El castillo viejo de la Orden de Santiago, tiene su origen en la alcazaba islámica, pues consta que Alfonso VIII entrega “villa y castillo” en el aludido año de 1174. Sobre esta edificaron una fortaleza que en el S. XV; constaba de Patio de Armas, Torre del Pontido, Torre Palomar, Torre Albarrana, Torre Blanca y Torre de la Plata, Puente levadizo junto a las correspondientes bodegas, almacenes y salas. 

La mayor parte del edificio se encuentra hoy bajo el actual Monasterio; uno de los paramentos salió a la luz en una reciente excavación arqueológica a la altura de ábside de la Iglesia. Hoy en pie quedan las denominadas Torre Albarrana, la Torre Palomar y parte de restos de lienzos que cerrarían el castillo por el sur.

Por fotografías cotejadas antes de su restauración, sabemos que dichos lienzos aparejaban una mampostería de calizas concertada similar, a la existente en la Albacara.

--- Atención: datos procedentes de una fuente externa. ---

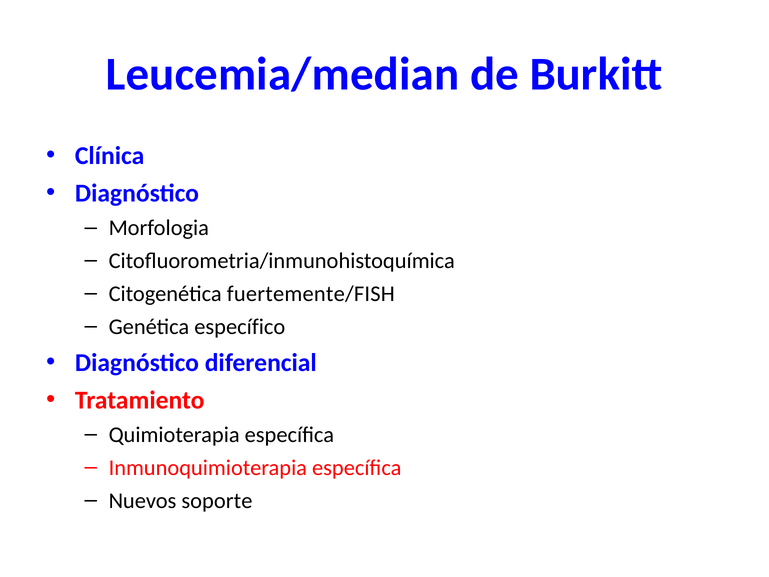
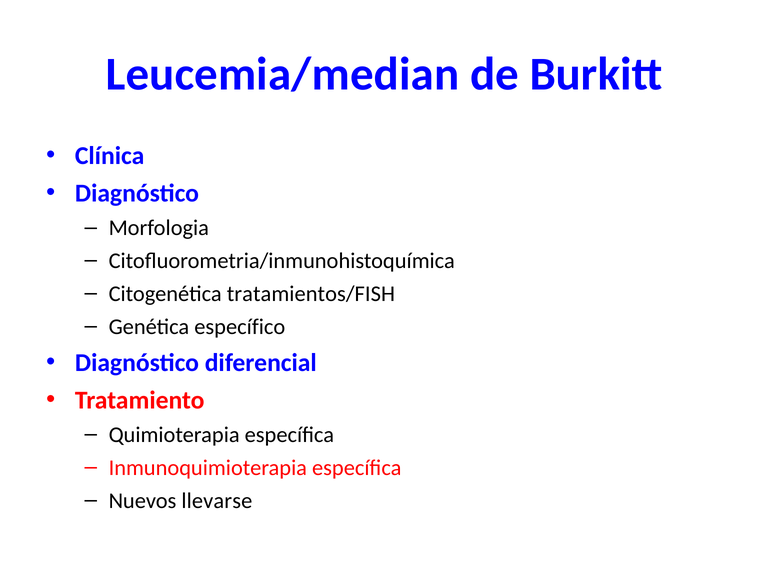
fuertemente/FISH: fuertemente/FISH -> tratamientos/FISH
soporte: soporte -> llevarse
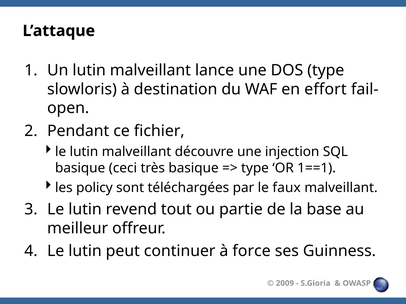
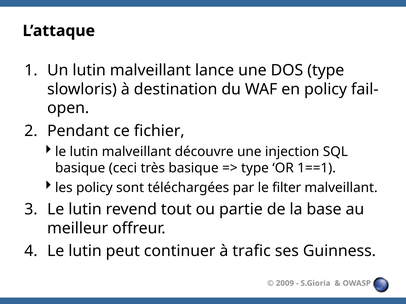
en effort: effort -> policy
faux: faux -> filter
force: force -> trafic
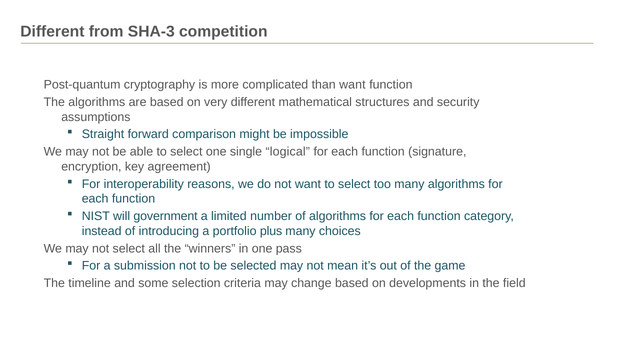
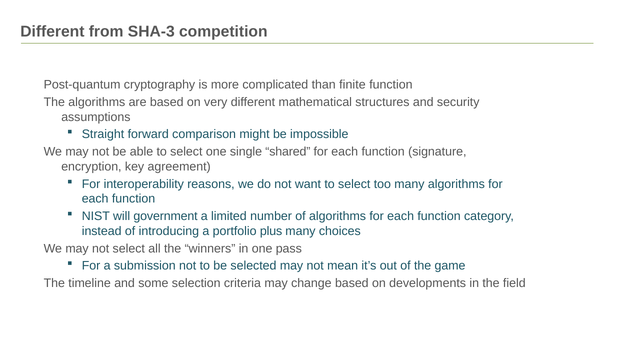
than want: want -> finite
logical: logical -> shared
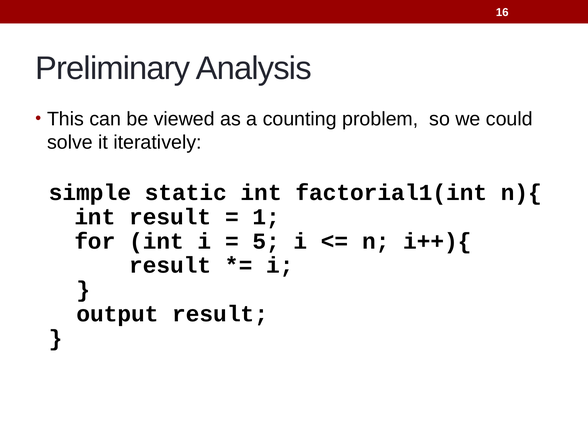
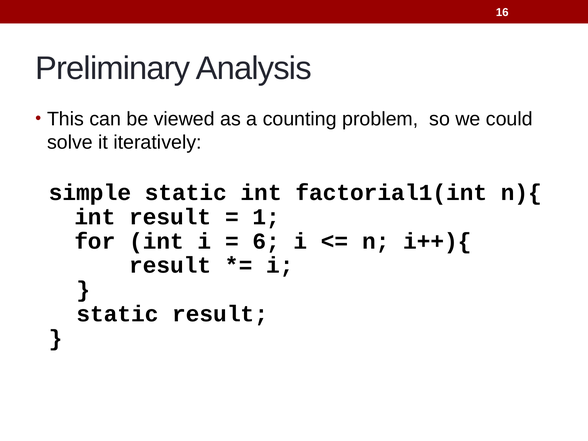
5: 5 -> 6
output at (117, 314): output -> static
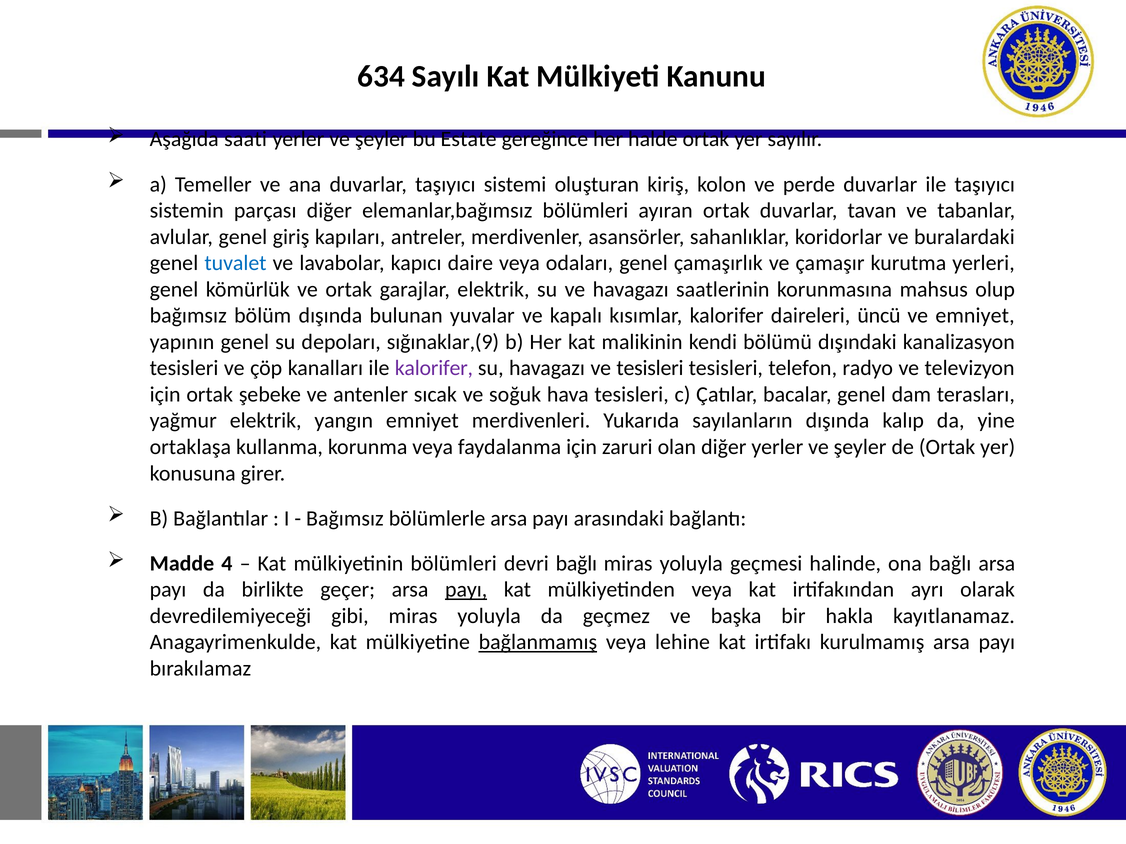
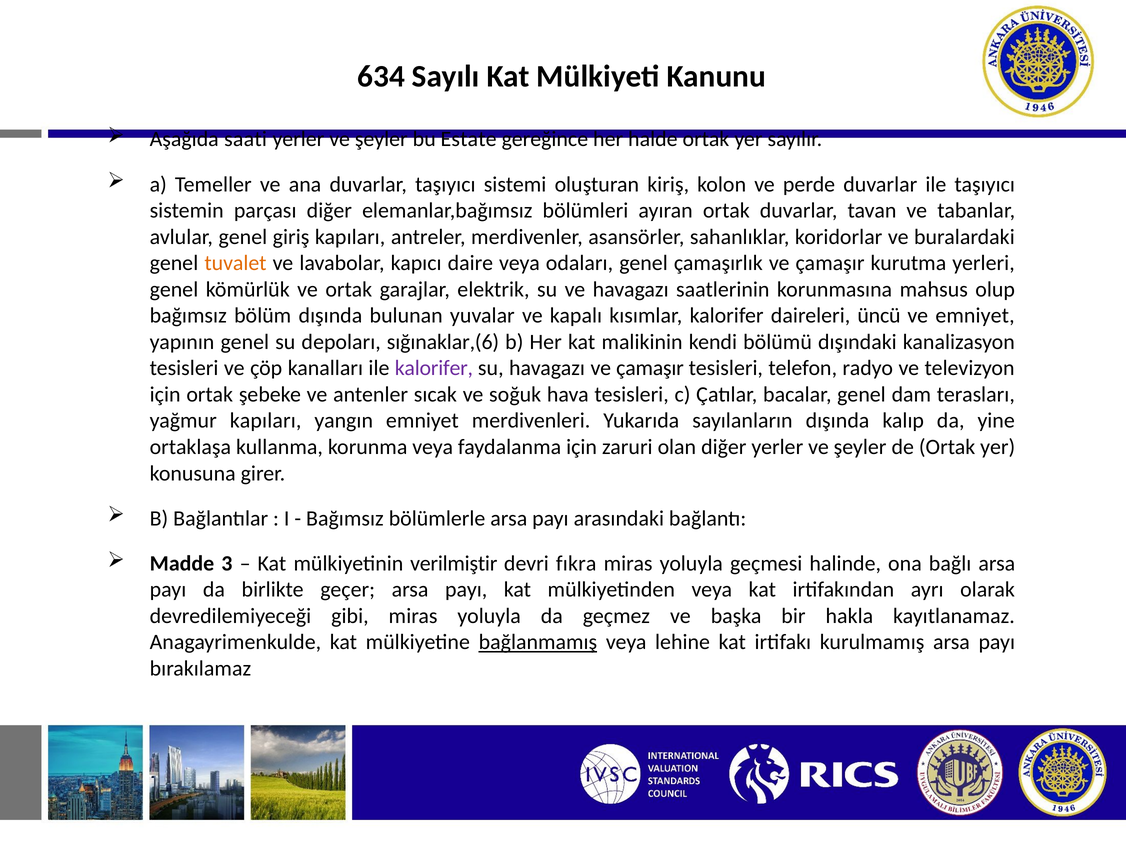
tuvalet colour: blue -> orange
sığınaklar,(9: sığınaklar,(9 -> sığınaklar,(6
havagazı ve tesisleri: tesisleri -> çamaşır
yağmur elektrik: elektrik -> kapıları
4: 4 -> 3
mülkiyetinin bölümleri: bölümleri -> verilmiştir
devri bağlı: bağlı -> fıkra
payı at (466, 590) underline: present -> none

Ello nos lleva a datar el castillo santiaguista en la IIª mitad del S. XII. 

Las torres existentes presentan diversa momentos de reforma, que debido al intenso rejuntado de las obras recientes, no podemos precisarlos. No obstante, el libro de visitas de 1494 alude a reformas de la la IIª mitad del S. XV por parte del Maestre Alonso de Cárdenas.

De la fortificación original quedan 3 torres unidas por un muro y parte de la muralla en forma de zigzag. También hay otras edificaciones posteriores visitables e incluye una tienda con productos locales.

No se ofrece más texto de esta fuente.